Si, pour reprendre ce "bon mot" populiste, les "bérets en mohair" ont pour l'instant gagné contre les "chapeaux de velours", il faut surtout retenir que la politique polonaise entre dans une nouvelle ère, marquée par des clivages plus évolués et plus pertinents que l'opposition historique entre anti- et post-communistes. La ligne de partage politique - mais aussi culturel - au sein de l'électorat passe clairement entre conservateurs et libéraux, d'un point de vue économique, social, sociétal et moral. La démocratie polonaise semble connaître une nouvelle étape de son développement avec cette transformation, en gestation depuis quelques années. En seize ans de régime démocratique, la Pologne a évolué vers un modèle qui conserve ses particularités nationales mais se structure autour d'une ligne de partage passant entre conservatisme et libéralisme. Les "Anciens" et les "Modernes" ne sont plus les mêmes qu'hier.

II - Quel programme d'action aujourd'hui et quelles relations possibles avec l'Union européenne?

Droit et justice a été élu sur un programme vaste, et presque trop séduisant. Ce programme est fondé sur un pari : il serait possible de créer les conditions pour une croissance élevée et une économie compétitive, tout en renforçant un Etat providence fortement centralisé et en maximisant la solidarité nationale. Dans ce sens, on pourrait considérer qu'il s'agit d'un programme ambitieux.

Le projet de Droit et justice repose moins sur la réforme économique ou la modernisation de l'Etat que sur la "refondation" de l'Etat, selon le vocabulaire employé par le Premier ministre Kazimierz Marcinkiewicz dans son discours de politique générale [8]. Il s'agit avant tout de restaurer l'autorité de l'Etat, de renforcer ses structures et de développer ses prestations : réaffirmer ses fonctions régaliennes, garder sous son contrôle les grandes entreprises nationales, assurer un niveau élevé de protection sociale, combattre la corruption et le gaspillage, surveiller et punir de manière efficace.

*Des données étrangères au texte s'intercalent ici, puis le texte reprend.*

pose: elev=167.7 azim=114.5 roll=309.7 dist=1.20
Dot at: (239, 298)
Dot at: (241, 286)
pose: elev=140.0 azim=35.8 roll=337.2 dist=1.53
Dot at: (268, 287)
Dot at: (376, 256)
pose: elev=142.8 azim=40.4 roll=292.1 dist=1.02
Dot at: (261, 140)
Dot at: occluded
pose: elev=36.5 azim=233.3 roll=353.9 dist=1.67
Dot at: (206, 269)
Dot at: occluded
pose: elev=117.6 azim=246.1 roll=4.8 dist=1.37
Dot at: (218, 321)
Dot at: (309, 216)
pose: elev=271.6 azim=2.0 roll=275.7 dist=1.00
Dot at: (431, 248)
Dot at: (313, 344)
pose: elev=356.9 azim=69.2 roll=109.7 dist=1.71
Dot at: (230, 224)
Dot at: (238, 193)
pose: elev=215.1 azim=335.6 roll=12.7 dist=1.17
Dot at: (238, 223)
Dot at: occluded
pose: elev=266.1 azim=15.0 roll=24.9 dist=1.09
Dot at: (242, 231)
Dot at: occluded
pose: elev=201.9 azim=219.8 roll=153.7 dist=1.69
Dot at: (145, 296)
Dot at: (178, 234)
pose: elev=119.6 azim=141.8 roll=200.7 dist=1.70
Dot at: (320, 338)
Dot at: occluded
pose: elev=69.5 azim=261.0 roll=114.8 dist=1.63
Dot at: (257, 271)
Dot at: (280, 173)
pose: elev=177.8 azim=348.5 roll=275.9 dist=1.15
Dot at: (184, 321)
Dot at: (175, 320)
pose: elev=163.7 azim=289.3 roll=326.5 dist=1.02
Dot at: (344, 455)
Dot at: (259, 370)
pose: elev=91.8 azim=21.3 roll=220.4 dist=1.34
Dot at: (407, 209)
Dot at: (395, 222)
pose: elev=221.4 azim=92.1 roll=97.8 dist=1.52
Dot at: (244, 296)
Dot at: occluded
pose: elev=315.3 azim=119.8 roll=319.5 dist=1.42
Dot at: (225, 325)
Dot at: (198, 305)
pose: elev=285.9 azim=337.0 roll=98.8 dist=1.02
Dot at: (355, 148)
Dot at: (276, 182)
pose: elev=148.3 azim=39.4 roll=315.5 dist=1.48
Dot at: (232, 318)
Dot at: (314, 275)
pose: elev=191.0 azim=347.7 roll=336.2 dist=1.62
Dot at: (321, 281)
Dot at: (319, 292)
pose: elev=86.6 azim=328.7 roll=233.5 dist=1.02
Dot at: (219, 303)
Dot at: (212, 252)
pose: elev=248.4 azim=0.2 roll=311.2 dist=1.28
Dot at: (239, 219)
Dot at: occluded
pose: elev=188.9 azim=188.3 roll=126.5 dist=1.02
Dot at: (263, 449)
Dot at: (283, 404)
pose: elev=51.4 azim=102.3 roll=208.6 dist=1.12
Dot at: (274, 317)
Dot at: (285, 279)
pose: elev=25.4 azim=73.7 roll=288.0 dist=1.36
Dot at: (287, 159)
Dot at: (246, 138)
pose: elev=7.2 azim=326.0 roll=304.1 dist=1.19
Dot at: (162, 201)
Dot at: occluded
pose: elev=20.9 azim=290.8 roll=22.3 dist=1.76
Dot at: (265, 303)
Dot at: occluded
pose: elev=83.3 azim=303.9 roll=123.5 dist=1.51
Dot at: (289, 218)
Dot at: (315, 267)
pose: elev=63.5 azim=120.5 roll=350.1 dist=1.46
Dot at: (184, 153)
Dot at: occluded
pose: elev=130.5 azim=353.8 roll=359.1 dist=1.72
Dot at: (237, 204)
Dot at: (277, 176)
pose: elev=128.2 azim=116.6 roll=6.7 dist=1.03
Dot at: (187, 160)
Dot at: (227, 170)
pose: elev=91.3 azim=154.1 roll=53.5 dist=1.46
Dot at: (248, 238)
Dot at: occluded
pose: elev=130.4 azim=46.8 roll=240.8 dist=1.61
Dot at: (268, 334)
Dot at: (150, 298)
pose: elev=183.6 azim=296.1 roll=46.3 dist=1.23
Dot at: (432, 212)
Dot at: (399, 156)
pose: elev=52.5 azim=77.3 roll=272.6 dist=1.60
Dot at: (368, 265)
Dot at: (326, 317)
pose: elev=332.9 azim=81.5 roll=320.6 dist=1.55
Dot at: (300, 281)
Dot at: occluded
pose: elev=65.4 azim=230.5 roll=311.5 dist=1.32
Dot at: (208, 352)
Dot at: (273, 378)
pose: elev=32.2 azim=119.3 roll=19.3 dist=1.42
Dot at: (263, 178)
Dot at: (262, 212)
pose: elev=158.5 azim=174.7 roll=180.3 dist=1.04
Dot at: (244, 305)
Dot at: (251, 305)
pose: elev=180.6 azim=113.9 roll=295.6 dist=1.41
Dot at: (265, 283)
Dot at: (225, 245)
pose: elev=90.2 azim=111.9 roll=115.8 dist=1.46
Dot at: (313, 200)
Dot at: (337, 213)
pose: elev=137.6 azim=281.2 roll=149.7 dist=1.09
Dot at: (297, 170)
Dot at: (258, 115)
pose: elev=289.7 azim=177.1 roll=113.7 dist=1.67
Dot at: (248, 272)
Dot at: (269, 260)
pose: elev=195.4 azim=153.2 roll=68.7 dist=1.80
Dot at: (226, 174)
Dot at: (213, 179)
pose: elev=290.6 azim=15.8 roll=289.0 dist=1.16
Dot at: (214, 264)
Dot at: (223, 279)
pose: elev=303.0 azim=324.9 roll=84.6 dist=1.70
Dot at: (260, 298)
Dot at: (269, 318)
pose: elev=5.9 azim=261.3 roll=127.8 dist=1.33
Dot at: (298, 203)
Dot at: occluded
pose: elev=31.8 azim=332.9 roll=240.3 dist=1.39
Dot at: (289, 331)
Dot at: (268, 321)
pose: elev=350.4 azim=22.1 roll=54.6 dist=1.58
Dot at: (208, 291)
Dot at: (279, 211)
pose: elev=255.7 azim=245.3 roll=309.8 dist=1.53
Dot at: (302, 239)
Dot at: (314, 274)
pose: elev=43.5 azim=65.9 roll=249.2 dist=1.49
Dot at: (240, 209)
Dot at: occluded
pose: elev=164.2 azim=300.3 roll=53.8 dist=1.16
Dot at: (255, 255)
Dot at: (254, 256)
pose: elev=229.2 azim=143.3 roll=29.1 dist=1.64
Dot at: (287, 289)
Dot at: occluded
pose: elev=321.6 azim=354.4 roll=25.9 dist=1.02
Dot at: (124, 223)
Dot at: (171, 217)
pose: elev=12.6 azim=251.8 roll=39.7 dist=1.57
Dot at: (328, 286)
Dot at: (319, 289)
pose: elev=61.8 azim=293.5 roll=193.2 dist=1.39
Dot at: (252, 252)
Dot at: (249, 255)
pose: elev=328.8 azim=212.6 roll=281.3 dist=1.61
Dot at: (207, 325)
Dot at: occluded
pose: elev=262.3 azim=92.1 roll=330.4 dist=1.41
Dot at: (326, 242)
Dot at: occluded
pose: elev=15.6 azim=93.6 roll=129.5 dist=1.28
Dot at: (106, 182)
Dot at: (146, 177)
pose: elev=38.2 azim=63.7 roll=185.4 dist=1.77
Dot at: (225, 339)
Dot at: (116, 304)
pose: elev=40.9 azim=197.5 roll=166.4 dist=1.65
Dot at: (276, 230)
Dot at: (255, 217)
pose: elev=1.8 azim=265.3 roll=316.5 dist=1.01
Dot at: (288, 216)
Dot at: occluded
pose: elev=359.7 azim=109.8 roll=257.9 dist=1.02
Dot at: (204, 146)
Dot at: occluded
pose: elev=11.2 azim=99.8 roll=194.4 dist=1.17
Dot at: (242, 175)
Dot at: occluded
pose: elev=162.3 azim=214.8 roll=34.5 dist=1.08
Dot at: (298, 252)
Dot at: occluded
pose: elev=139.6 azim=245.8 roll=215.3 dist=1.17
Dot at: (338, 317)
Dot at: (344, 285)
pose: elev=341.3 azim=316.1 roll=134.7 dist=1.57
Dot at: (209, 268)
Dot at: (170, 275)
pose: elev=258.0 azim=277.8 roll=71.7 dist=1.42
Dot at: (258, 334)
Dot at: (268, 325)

A en croire Kazimierz Marcinkiewicz, l'Etat polonais serait actuellement "cassé comme une machine qui ne fonctionne plus" et "pourri au sens moral" [9]. Ce constat appelle des mesures radicales, dont certaines peuvent entrer en conflit avec l'appartenance de la Pologne à l'Union européenne, en allant à contre-courant des contraintes et des devoirs inhérents au rôle européen de la Pologne, même si, dès ses premiers jours au pouvoir, Droit et justice a su faire preuve d'une certaine dose de pragmatisme.

Posée de manière provocatrice, la question serait de savoir s'il vaut mieux pour la Pologne et pour sa place au sein de l'Europe que Droit et justice tienne ses promesses électorales, ou bien qu'il ne les tienne pas. La réponse ne peut être que nuancée. La faible marge de manœuvre politique dont dispose le gouvernement minoritaire pourrait contraindre Droit et justice à réaliser aussi en partie le programme de ses soutiens, Autodéfense et la Ligue des familles. Le manque de moyens économiques et financiers - qui risque de se faire ressentir rapidement étant donné le caractère très redistributif de la politique envisagée par le gouvernement - peut le conduire à exécuter un programme plus libéral que prévu. Surtout, des difficultés dans la réalisation de certains projets clés en matière sociale peuvent tout naturellement conduire le gouvernement à multiplier les effets d'annonce dans d'autres domaines pour détourner l'attention de l'électorat.

1.Les promesses : une politique économique et sociale qui "n'a pas de prix"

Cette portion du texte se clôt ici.